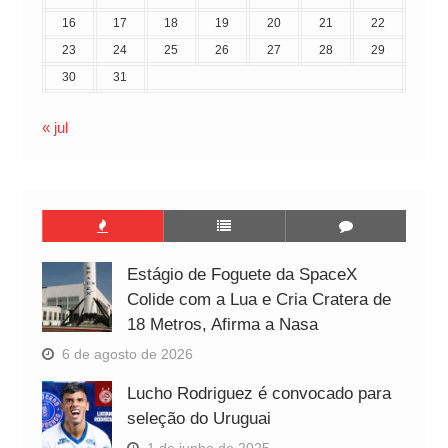
16
17
18
19
20
21
22
23
24
25
26
27
28
29
30
31
« jul
Estágio de Foguete da SpaceX
Colide com a Lua e Cria Cratera de
18 Metros, Afirma a Nasa
6 de agosto de 2026
Lucho Rodriguez é convocado para
seleção do Uruguai
1 de junho de 2025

Problem statement.
Turn the text read from the material into a numbered list with one line per item, and skip any blank lines. Leave the pictures out of your answer.

Answer space.
1. 16
2. 17
3. 18
4. 19
5. 20
6. 21
7. 22
8. 23
9. 24
10. 25
11. 26
12. 27
13. 28
14. 29
15. 30
16. 31
17. « jul
18. Estágio de Foguete da SpaceX
19. Colide com a Lua e Cria Cratera de
20. 18 Metros, Afirma a Nasa
21. 6 de agosto de 2026
22. Lucho Rodriguez é convocado para
23. seleção do Uruguai
24. 1 de junho de 2025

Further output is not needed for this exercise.